Tokio Hotel vs. Miley Cyrus"Scream"
landed in U.S. stores in May and peaked at No. 39 on the Billboard 200,
selling quite a bit less below the multiplatinum status the band
achieved in Europe, but you wouldn't know it by the Internet hype. This
month fans voted online to give Tokio Hotel two MTV Video Music Award
nominations for best new artist and best pop video, pitting the band
against best-selling artists like Miley Cyrus and Britney Spears. "We
think we have no chance, but it's just great being nominated," Bill
Kaulitz said.
Right now, the band is just awestruck at the
attention they are getting in America. "The fans voted so much for us,
it's a great feeling," Tom Kaulitz said. "It's really a big deal for a
German band to have the chance to go to the U.S."
One would
have to go back almost a generation when a German band last achieved
huge crossover success in America. In the 1980s. The Scorpions topped
the charts with songs like "Rock You Like a Hurricane" and artist Nena
scored big with her Cold War-era protest song "99 Luftballoons."

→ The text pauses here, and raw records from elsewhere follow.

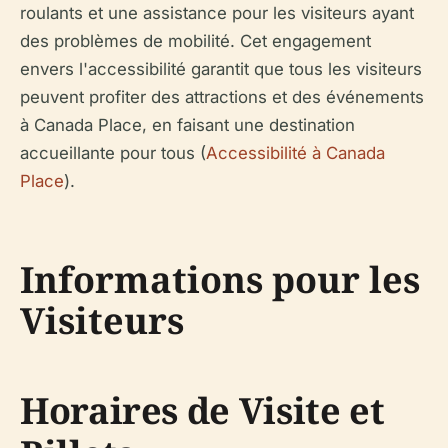
roulants et une assistance pour les visiteurs ayant
des problèmes de mobilité. Cet engagement
envers l'accessibilité garantit que tous les visiteurs
peuvent profiter des attractions et des événements
à Canada Place, en faisant une destination
accueillante pour tous (
Accessibilité à Canada
Place
).
Informations pour les
Visiteurs
Horaires de Visite et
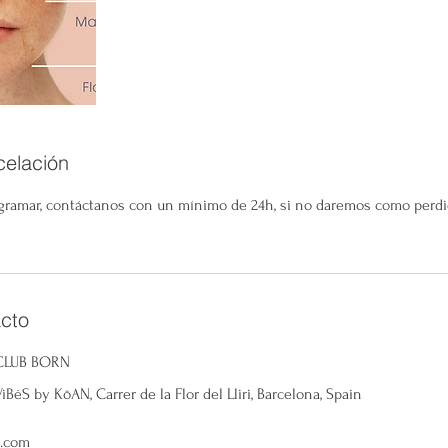
celación
ogramar, contáctanos con un mínimo de 24h, si no daremos como perdi
cto
 CLUB BORN
ėS by KōAN, Carrer de la Flor del Lliri, Barcelona, Spain
.com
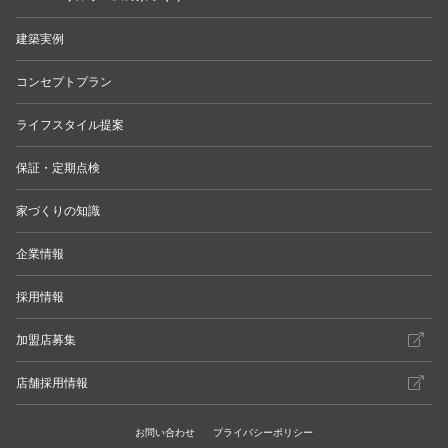
建築実例
コンセプトプラン
ライフスタイル提案
保証・定期点検
家づくりの知識
企業情報
採用情報
加盟店募集
店舗採用情報
お問い合わせ
プライバシーポリシー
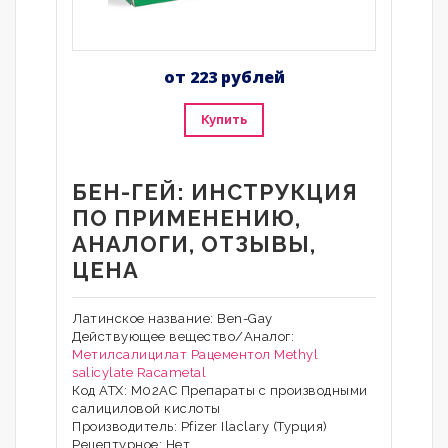
от 223 рублей
Купить
БЕН-ГЕЙ: ИНСТРУКЦИЯ
ПО ПРИМЕНЕНИЮ,
АНАЛОГИ, ОТЗЫВЫ,
ЦЕНА
Латинское название: Ben-Gay
Действующее вещество/Аналог:
Метилсалицилат
Рацементол
Methyl
salicylate
Racametal
Код АТХ: M02AC Препараты с производными
салициловой кислоты
Производитель: Pfizer Ilaclary (Турция)
Рецептурное: Нет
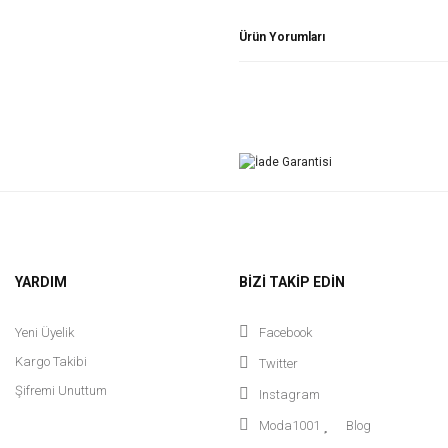
Ürün Yorumları
YARDIM
BİZİ TAKİP EDİN
Yeni Üyelik
Facebook
Kargo Takibi
Twitter
Şifremi Unuttum
Instagram
Moda1001
Blog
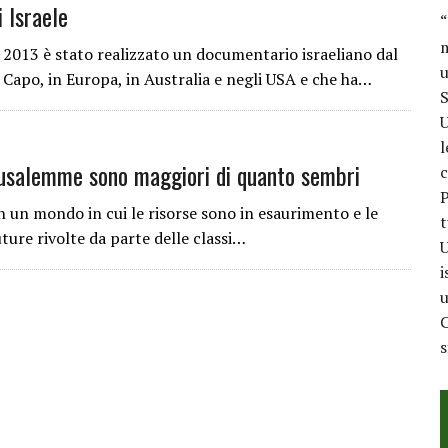
i Israele
“
m
13 è stato realizzato un documentario israeliano dal
u
l Capo, in Europa, in Australia e negli USA e che ha…
S
U
l
rusalemme sono maggiori di quanto sembri
c
P
 un mondo in cui le risorse sono in esaurimento e le
t
ture rivolte da parte delle classi…
U
i
u
C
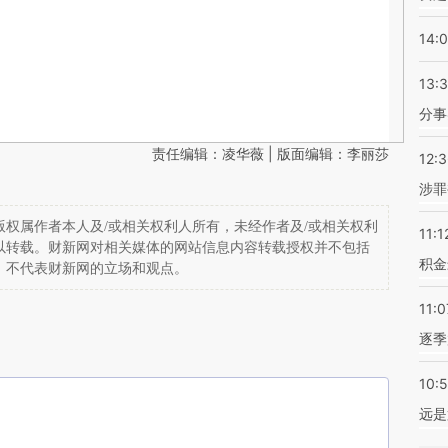
14:
13:
分事
责任编辑：凌华薇 | 版面编辑：李丽莎
12:
涉罪
权属作者本人及/或相关权利人所有，未经作者及/或相关权利
11:1
以转载。财新网对相关媒体的网站信息内容转载授权并不包括
积金
，不代表财新网的立场和观点。
11:0
逐季
10:
远是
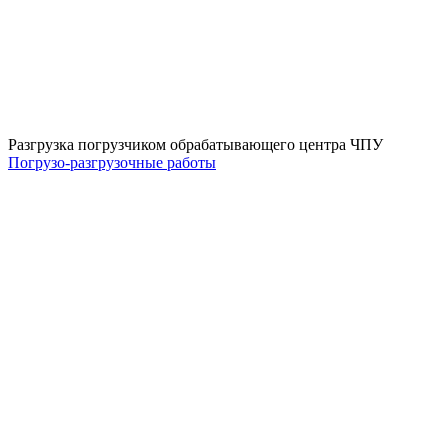
Разгрузка погрузчиком обрабатывающего центра ЧПУ
Погрузо-разгрузочные работы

Incidentally, watching Nena as a child was what inspired Bill Kaulitz
to become a singer, he said.
But for every "next big thing,"
there can be an eventual backlash. "I don't really want them to get
really famous here," posted "Isabella" on Tokio Hotel's U.S fan site.

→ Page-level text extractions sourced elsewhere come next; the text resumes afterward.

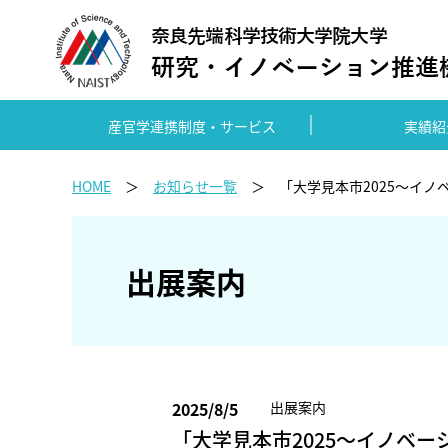
産官学連携制度・サービス
実績紹
HOME
お知らせ一覧
「大学見本市2025～イ
出展案内
2025/8/5
出展案内
「大学見本市2025～イノベーショ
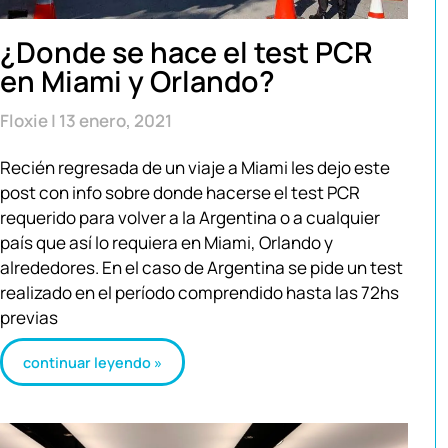
¿Donde se hace el test PCR
en Miami y Orlando?
Floxie
13 enero, 2021
Recién regresada de un viaje a Miami les dejo este
post con info sobre donde hacerse el test PCR
requerido para volver a la Argentina o a cualquier
país que así lo requiera en Miami, Orlando y
alrededores. En el caso de Argentina se pide un test
realizado en el período comprendido hasta las 72hs
previas
continuar leyendo »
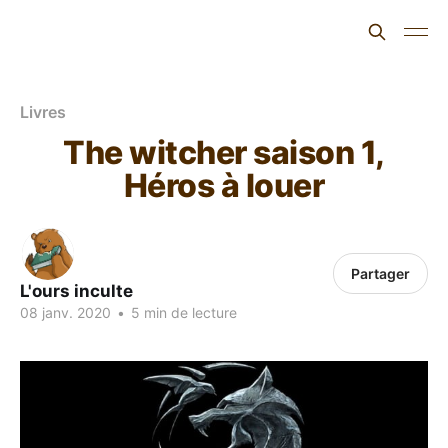
L'ours inculte
Livres
The witcher saison 1,
Héros à louer
Partager
L'ours inculte
08 janv. 2020
•
5 min de lecture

"Getting big also brings about the question of them losing sight of
their German culture."
As fans grow, so do "haters" of the
band, who create and upload anti-Tokio Hotel videos and Web pages. The
Internet has other dangerous downsides. Recently in France, a young man
was arrested for allegedly posing as Bill Kaulitz in chat rooms,
convincing young girls to send him naked pictures, which he then posted
on the Web. The band says it doesn't have personal accounts like
MySpace, other than its official Web sites, just for this reason.
But
most of the fans simply want to concentrate on the good stuff, like one
young brunette who waited on a New York City street to see the band
when it visited. She is crying but smiling, her teeth lined in braces.
"I got Bill's autograph. .... I got their autograph, and I love them!"
she cried, wiping tears from her eyes with neon-polished fingertips,
just another uber-happy Tokio Hotel fan.